O Ce que je veux souligner, c'est que c'est l'expérience qui fonde la foi et le Saint-Esprit est d'abord lié à une expérience spirituelle et non le résultat de l'étude et la mise en pratique d'un texte. Le texte biblique, avec le Saint-Esprit, n'est que cadre comme celui de la peinture d'un beau coucher de soleil.

O Ce qui veut dire que l'apprentissage de la pratique avec le Saint-Esprit ne peut pas se faire avec des textes, des explications écrites, mais doit se pratiquer en groupe dans la réalité des gens. Je vous donne l'exemple d'un accident que j'ai eu au Pérou, avec l'explosion du radiateur de ma voiture. Une semaine d'hosto avec des brûlures au 2ème et 3ème degré sur 30% du corps. Sur mon lit d'hôpital, je me suis rappelé la question d'une collègue qui me demandait conseil. Une personne lui avait transmis de la part de Dieu qu'elle avait reçu le don de guérison pour les enfants de la rue dont elle s'occupait. Elle m'a demandé, je fais comment? Ni moi, ni elle ne faisaient partie d'une église charismatique ou pentecôtiste, même si des pasteurs comme Maurice Ray ou Philippe Decorvet* m'avaient initié à la pratique des dons du Saint Esprit. J'aurais pu lui dire, mais lis l'évangile, il te montre comment Jésus a guéri. C'est l'enseignement par le texte, dont nous sommes les grands spécialistes, mais pas encore l'expérimentation avec l'Esprit. Il a fallu d'abord faire un grand pas de foi pour moi. Je lui ai proposé, pour savoir si Dieu lui a vraiment accordé un don de guérison, de m'imposer les mains en demandant que Jésus me guérisse. Le miracle s'est réellement produit. Revenu, plus tard, en France, mon médecin traitant, en lui racontant mon accident, n'en revenait pas de ne trouver aucune cicatrice sur mon corps. Par la suite, ma collègue a dû bagarrer avec elle-même pour intégrer définitivement ce don de guérison dans sa pratique. On a appris ensemble et on s'est encouragé mutuellement.
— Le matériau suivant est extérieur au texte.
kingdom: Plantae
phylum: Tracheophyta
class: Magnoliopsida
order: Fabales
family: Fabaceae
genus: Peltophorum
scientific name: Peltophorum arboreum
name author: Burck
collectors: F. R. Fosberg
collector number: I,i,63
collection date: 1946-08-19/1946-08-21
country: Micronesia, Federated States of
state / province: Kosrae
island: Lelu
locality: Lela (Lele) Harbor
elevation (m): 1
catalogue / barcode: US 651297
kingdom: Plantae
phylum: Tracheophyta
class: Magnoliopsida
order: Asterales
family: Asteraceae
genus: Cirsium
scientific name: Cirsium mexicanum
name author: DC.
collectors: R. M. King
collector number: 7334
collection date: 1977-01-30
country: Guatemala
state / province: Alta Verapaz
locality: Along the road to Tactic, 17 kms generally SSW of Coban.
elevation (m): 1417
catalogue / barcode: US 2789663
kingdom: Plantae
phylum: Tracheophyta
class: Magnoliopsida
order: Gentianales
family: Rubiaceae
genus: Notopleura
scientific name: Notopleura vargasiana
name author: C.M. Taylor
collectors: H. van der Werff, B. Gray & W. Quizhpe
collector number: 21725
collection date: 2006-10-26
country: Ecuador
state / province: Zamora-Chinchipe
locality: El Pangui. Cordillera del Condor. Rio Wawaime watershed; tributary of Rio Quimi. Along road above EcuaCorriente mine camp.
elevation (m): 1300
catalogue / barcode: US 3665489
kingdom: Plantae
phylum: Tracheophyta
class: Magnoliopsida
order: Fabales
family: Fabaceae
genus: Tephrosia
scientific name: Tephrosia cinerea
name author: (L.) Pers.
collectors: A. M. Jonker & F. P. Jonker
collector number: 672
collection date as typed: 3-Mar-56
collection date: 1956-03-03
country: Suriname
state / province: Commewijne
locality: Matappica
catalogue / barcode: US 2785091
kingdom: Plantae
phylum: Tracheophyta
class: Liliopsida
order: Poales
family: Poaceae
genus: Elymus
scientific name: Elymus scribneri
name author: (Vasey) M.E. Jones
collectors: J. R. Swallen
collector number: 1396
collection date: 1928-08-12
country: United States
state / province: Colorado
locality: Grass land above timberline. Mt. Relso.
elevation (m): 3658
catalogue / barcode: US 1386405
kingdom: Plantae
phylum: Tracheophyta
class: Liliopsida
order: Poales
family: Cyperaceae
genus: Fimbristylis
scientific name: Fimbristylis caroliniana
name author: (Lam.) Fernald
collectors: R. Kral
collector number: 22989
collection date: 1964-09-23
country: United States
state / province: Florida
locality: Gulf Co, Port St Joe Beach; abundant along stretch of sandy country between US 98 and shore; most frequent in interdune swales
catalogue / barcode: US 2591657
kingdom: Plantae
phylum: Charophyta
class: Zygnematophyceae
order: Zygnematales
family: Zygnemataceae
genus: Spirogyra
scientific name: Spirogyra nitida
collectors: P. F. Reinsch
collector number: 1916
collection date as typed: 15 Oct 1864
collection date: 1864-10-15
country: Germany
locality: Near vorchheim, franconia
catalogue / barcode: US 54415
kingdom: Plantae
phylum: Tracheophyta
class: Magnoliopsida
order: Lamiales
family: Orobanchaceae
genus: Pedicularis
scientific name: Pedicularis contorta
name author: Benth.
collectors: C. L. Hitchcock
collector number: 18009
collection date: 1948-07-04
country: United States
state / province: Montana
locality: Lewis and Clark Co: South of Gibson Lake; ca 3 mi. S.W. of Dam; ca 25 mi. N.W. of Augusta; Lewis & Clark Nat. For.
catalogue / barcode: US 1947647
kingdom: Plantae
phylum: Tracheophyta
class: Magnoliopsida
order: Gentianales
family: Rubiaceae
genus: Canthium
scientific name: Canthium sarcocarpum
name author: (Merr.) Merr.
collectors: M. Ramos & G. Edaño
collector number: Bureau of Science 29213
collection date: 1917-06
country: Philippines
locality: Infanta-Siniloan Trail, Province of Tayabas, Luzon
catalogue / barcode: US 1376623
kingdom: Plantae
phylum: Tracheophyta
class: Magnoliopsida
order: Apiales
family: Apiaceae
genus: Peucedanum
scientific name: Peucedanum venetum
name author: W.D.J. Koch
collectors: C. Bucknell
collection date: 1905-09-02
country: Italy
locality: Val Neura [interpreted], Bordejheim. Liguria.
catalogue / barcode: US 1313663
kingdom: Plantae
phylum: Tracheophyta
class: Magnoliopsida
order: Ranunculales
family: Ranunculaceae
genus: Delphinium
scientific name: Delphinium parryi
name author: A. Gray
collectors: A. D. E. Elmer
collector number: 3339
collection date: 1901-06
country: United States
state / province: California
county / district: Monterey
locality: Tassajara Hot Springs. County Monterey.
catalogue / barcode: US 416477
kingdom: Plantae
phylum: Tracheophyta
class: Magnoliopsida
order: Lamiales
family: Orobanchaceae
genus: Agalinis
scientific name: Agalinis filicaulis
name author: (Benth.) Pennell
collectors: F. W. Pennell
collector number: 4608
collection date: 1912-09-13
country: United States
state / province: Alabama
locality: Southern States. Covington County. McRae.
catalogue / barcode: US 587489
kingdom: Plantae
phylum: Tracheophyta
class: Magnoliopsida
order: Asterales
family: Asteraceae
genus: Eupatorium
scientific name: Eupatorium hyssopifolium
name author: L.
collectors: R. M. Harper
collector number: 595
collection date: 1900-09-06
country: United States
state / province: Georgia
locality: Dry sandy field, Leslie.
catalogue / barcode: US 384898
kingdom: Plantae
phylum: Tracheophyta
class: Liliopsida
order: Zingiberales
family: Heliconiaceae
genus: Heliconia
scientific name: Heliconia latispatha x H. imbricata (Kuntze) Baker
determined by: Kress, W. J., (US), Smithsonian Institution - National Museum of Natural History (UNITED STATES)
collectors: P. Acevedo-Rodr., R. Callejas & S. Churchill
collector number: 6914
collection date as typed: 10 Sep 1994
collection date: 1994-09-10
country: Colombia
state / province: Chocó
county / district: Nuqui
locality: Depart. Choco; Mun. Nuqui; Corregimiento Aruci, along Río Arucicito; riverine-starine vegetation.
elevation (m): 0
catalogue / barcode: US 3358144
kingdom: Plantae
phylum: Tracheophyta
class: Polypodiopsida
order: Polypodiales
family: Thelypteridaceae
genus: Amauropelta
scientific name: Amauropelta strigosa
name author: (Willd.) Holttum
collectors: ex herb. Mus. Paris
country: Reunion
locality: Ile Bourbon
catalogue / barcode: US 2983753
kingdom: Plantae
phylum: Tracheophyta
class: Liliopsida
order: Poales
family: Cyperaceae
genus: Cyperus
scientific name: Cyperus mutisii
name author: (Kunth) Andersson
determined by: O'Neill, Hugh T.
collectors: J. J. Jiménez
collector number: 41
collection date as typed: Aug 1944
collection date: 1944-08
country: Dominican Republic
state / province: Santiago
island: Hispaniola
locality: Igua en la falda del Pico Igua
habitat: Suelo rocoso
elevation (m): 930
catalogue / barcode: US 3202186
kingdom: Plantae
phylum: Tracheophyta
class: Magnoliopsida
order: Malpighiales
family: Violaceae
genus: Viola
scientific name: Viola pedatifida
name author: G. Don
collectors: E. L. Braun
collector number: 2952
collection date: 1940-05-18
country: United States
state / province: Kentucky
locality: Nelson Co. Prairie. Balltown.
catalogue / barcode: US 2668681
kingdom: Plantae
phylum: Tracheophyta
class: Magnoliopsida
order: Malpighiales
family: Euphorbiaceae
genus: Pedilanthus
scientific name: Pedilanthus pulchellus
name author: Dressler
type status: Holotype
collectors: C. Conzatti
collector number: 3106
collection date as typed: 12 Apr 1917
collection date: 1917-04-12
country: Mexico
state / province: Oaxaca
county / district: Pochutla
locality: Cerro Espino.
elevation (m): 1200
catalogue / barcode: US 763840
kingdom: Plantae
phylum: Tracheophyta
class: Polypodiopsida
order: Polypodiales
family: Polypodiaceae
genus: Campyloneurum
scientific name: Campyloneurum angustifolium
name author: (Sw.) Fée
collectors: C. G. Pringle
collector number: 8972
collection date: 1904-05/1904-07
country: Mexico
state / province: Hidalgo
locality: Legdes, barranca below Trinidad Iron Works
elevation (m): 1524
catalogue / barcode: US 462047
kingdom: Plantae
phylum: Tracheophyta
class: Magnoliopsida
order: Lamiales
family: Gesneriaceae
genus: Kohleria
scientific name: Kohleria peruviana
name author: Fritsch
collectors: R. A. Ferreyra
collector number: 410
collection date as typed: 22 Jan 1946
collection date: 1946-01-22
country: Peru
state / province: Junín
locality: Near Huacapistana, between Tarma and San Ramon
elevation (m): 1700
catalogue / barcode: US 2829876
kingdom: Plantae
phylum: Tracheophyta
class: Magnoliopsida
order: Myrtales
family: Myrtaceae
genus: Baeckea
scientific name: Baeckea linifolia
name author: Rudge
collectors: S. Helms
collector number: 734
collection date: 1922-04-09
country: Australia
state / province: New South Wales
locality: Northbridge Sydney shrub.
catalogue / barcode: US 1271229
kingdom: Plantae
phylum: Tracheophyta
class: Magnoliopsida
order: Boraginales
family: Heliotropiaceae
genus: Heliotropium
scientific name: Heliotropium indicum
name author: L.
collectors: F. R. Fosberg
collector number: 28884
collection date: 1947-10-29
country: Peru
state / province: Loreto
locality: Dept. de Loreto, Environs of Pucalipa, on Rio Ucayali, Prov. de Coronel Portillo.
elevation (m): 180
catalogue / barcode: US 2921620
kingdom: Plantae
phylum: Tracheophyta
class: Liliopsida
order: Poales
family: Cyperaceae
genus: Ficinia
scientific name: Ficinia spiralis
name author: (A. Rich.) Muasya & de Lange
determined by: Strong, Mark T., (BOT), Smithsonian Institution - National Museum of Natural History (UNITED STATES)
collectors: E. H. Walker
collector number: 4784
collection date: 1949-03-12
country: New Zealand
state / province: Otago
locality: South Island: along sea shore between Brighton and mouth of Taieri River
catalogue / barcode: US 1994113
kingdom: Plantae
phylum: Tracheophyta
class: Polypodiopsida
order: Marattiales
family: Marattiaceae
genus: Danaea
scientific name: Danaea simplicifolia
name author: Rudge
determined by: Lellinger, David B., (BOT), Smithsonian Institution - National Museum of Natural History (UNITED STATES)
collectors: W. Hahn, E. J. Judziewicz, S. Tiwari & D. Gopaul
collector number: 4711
Nos concitoyens qui naviguent avec les étoiles, avec un «sexant ésotérique», n'aiment plus les explications scolaires et textuelles, ils veulent expérimenter la spiritualité avec leurs émotions et le Saint-Esprit.

* Pasteurs réformés de Suisse romande. Directeurs de la Ligue pour la lecture de la Bible dans les années septante. Promoteurs avec d'autres du mouvement charismatique.